Updated

The mother who lost both her teenage son and her father in the shootings at a Jewish community center near Kansas City said Monday she was relying on her faith to get through the losses.

“People keep saying, ‘How come you’re so strong?” Mindy Corporon told a press conference. “I’m strong because I have family and I have faith. I know that God did not do this.”

Corporon's 14-year-old son, Reat Griffin Underwood, and father, Dr. William Lewis Corporon, were among the three victims of Sunday's fatal shootings, allegedly by a 73-year-old Missouri man with a history of racist and anti-Semitic activity. The third victim was killed at a nearby Jewish retirement community.

Corporon also recalled how she pulled up to the Jewish community center moments after the shooting and discovered their deaths.

“When I pulled into the parking lot I saw that my dad’s truck was there and the doors were open. I wondered why my dad wasn’t just standing there,” she said. “As I pulled up, I saw that he was lying on the ground and my first thought was that he had a heart attack. He was just lying there.”

She said that soon after, she realized it was much worse.

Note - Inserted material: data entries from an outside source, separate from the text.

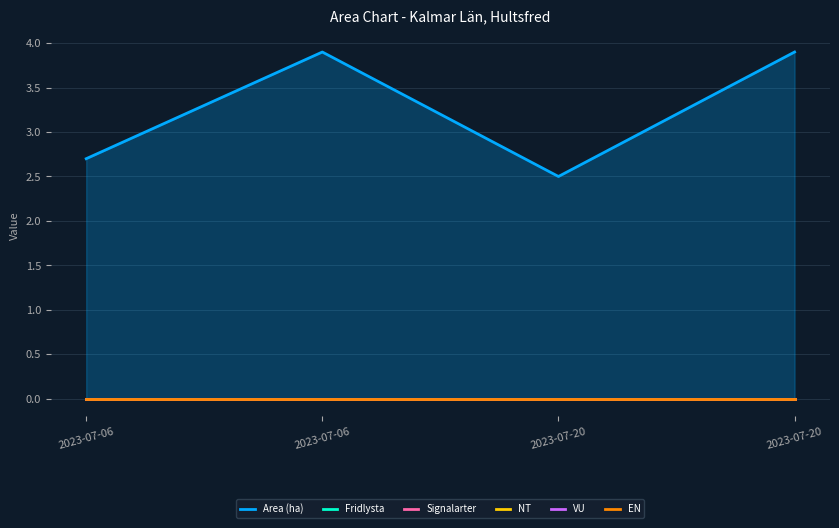

Which series changed the most between 2023-07-06 and 2023-07-06?

Area (ha)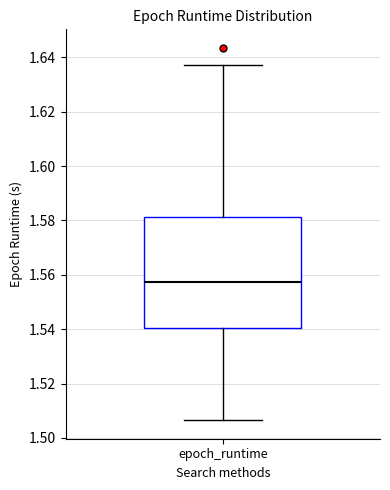

Read this box plot against the y-axis: the position of the median line, the range covered by the box, and the ends of both whiskers. The values are not printed on the chart, so give them approximately, as read against the axis.

median 1.558, box 1.540 to 1.582, whiskers 1.506 to 1.638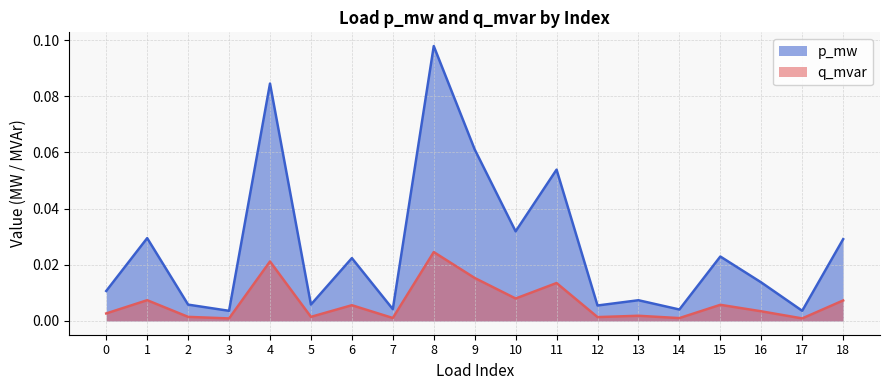

Is it true that p_mw equals 0.0 at 13?

False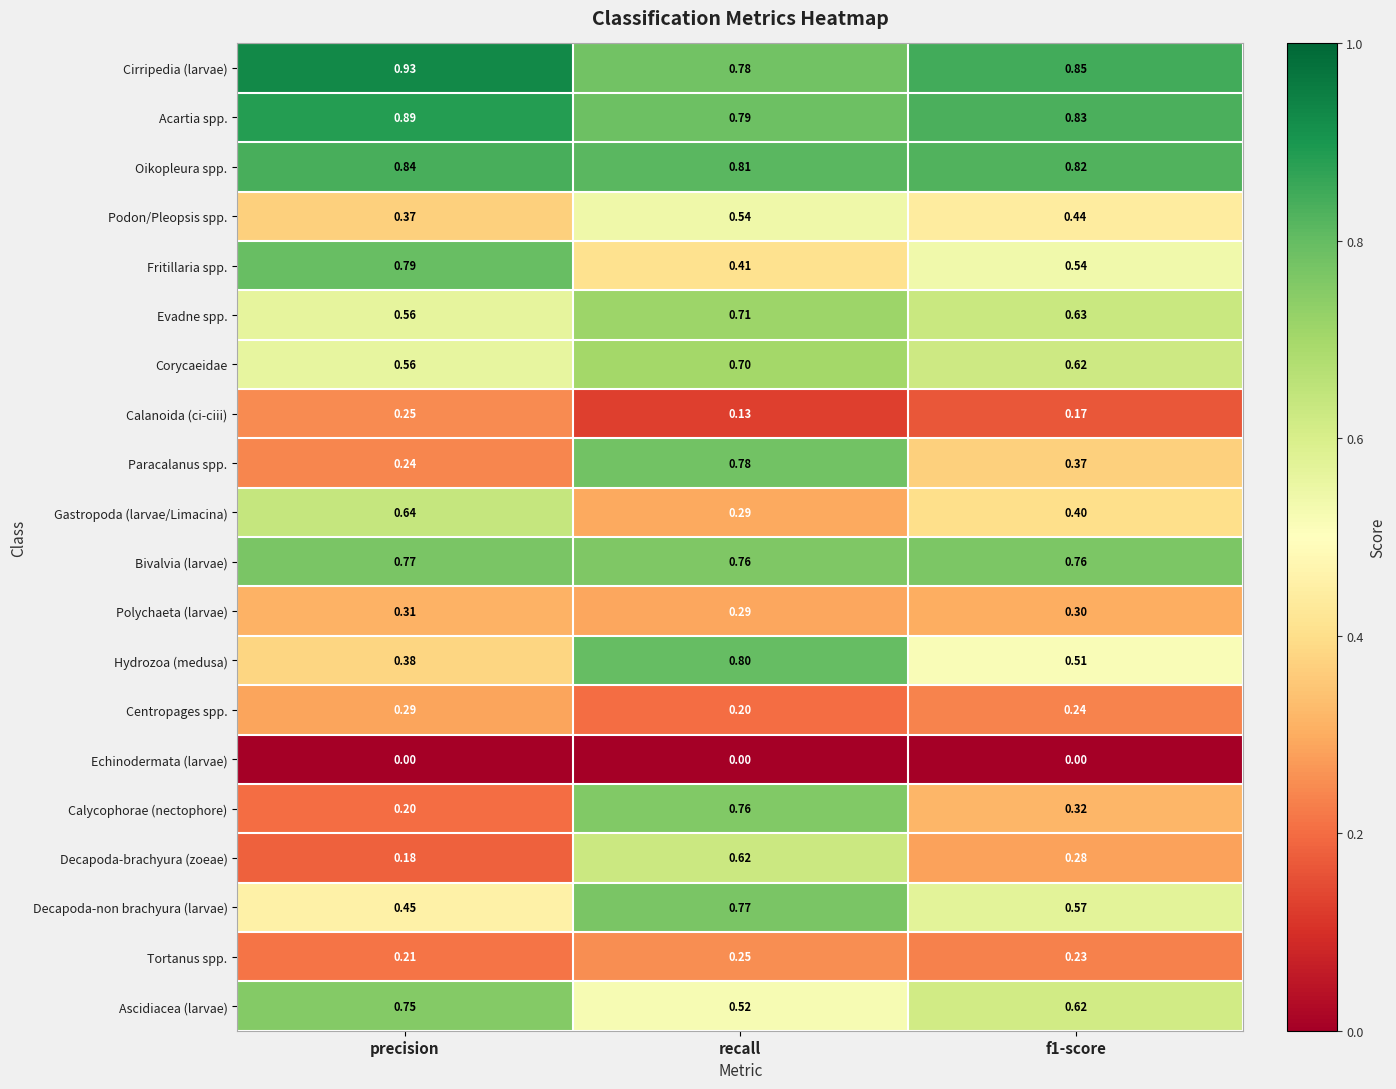

Where is Hydrozoa (medusa) nearest to the value 0?

precision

“But it was very quickly that I realized that it wasn’t that and that my dad was in Heaven within seconds.”

Corporan added that she then ran over to a track, where she saw her son lying on the ground, as two men bent over him.

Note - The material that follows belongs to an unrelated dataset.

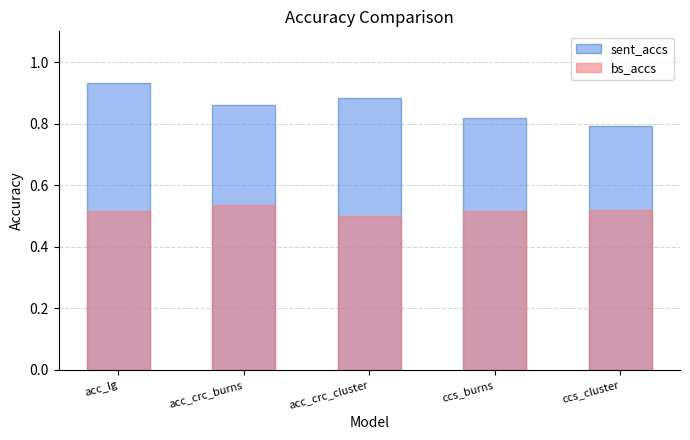

What is the difference between the maximum and minimum values in the sent_accs series?

0.1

“They were holding him and I did not see him [Reat]. Just that he looked lifeless,” she said. “Someone named Mickey pulled me away and then I went into the Jewish community center and I saw the bullet holes in the glass and then it started to dawn on me what had happened.”

Authorities are investigating the shootings as a hate crime.

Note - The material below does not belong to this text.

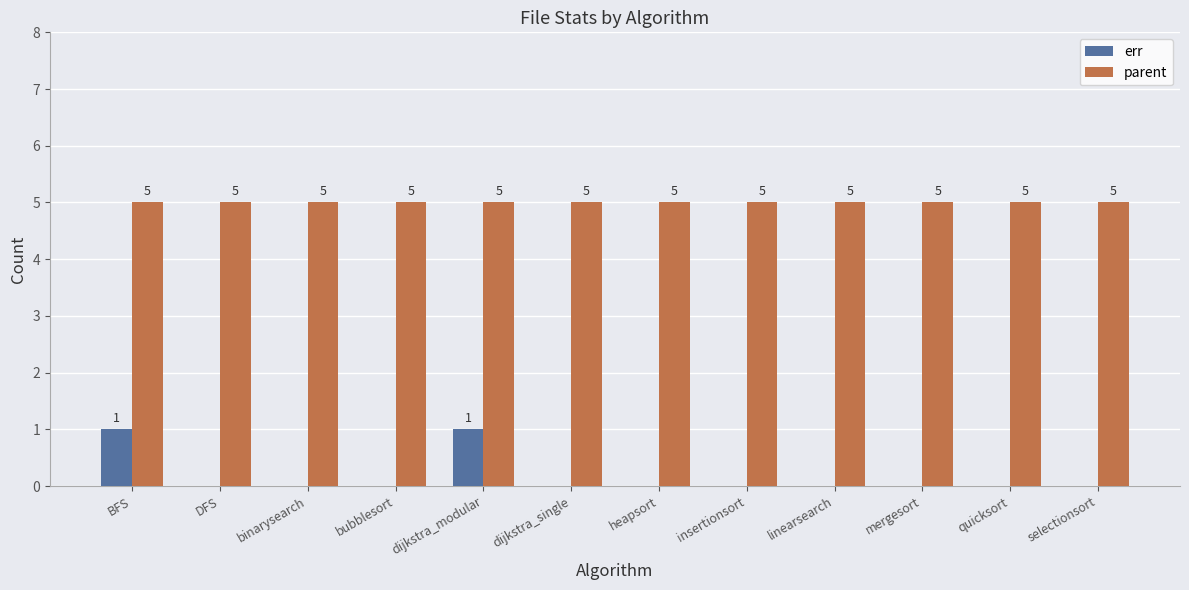

Reading right to left, what are all the values shown in this chart?

err: selectionsort=0	quicksort=0	mergesort=0	linearsearch=0	insertionsort=0	heapsort=0	dijkstra_single=0	dijkstra_modular=1	bubblesort=0	binarysearch=0	DFS=0	BFS=1
parent: selectionsort=5	quicksort=5	mergesort=5	linearsearch=5	insertionsort=5	heapsort=5	dijkstra_single=5	dijkstra_modular=5	bubblesort=5	binarysearch=5	DFS=5	BFS=5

A Johnson County (Kan.) jail official told the Associated Press that authorities had identified the suspect in the shooting in Overland Park as Frazier Glenn Cross, aka Frazier Glenn Miller.

The Kansas City Star reported that Miller was booked into the Johnson County jail on suspicion of premeditated first-degree murder Sunday evening, but had not been formally charged. Authorities say they expect to have more information available on possible charges Tuesday.

A dispatcher with the Lawrence County Sheriff's Department told the Star Sunday that local authorities were working with Johnson County authorities and the FBI.

A woman who answered the phone at a number listed for Frazier Glenn Miller told the paper she did not know where he was and then started to cry.

The Southern Poverty Law Center reported on its website that it spoke to Miller's wife, Marge, by phone Sunday and she said police told her that her husband had been arrested in Sunday's attacks.

According to the law center, Miller has been involved in the white supremacist movement for most of his life. He founded the Carolina Knights of the Ku Klux Klan and was its "grand dragon" in the 1980s before the center sued him for operating an illegal paramilitary organization and using intimidation tactics against blacks. He later founded another white supremacist group, the White Patriot Party.

Miller, an Army veteran and retired truck driver, was the subject of a nationwide manhunt in 1987 after he violated the terms of his bond while appealing a North Carolina conviction for operating a paramilitary camp. The search ended after federal agents found Miller and three other men in an Ozark mobile home, which was filled with hand grenades, automatic weapons and thousands of rounds of ammunition. Miller tried running for the U.S. House in 2006 and the U.S. Senate in 2010.

Also at a news conference Monday, Overland Park police chief John Douglass said the shootings are being investigated as a hate crime

"In the last 22 hours, we learned the acts this person committed were the result of beliefs that he had and that he was trying to hurt somebody based on their ethnicity, race, and religion," said Michael Kaste, an FBI Special Agent in Charge.

The Justice Department also plans to file federal hate crime charges against Miller, Fox News confirms. Attorney General Eric Holder ordered a Justice Department investigation Monday into the shootings.